**Prompt:**
Change "scatter plot" to "scatterplot" in the lines between the one holding "Weeks on Chart" and the one holding "Which has a higher value, SDS_P2 or SDS_P1?", inclusive, and give only those lines back with nothing else altered.

**Provided data:**
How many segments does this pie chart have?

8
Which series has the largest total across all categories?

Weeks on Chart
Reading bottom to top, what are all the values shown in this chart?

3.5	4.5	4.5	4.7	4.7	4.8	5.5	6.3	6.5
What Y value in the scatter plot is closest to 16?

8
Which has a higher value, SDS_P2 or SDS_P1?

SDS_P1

--

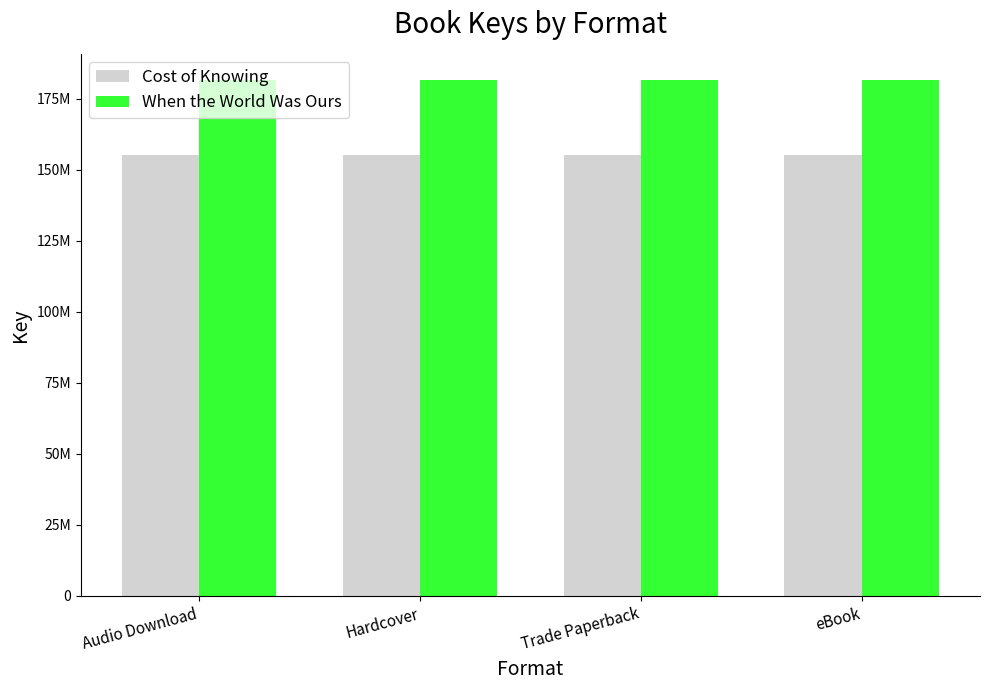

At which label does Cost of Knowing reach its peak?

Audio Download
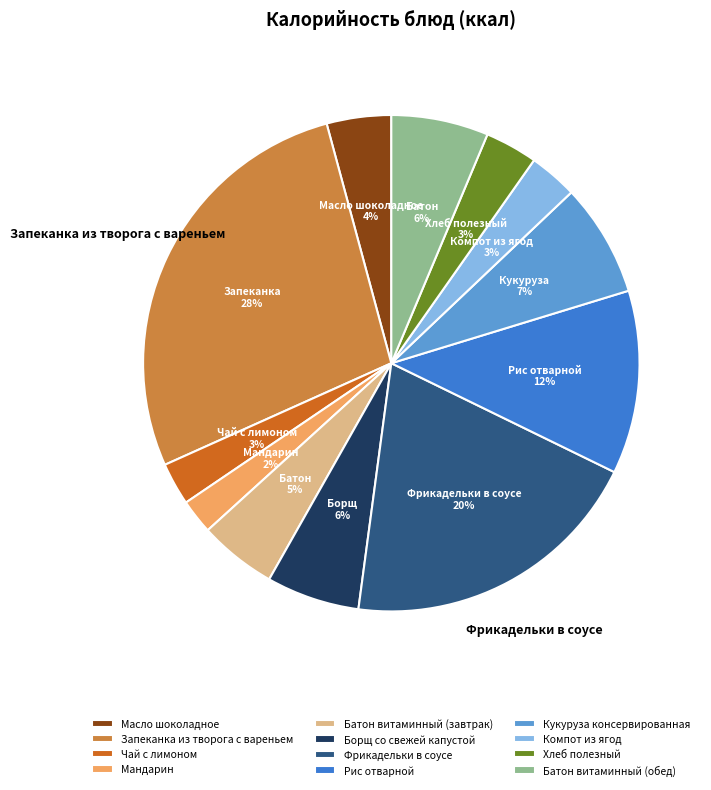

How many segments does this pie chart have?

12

**Result of this task:**
Weeks on Chart
Reading bottom to top, what are all the values shown in this chart?

3.5	4.5	4.5	4.7	4.7	4.8	5.5	6.3	6.5
What Y value in the scatterplot is closest to 16?

8
Which has a higher value, SDS_P2 or SDS_P1?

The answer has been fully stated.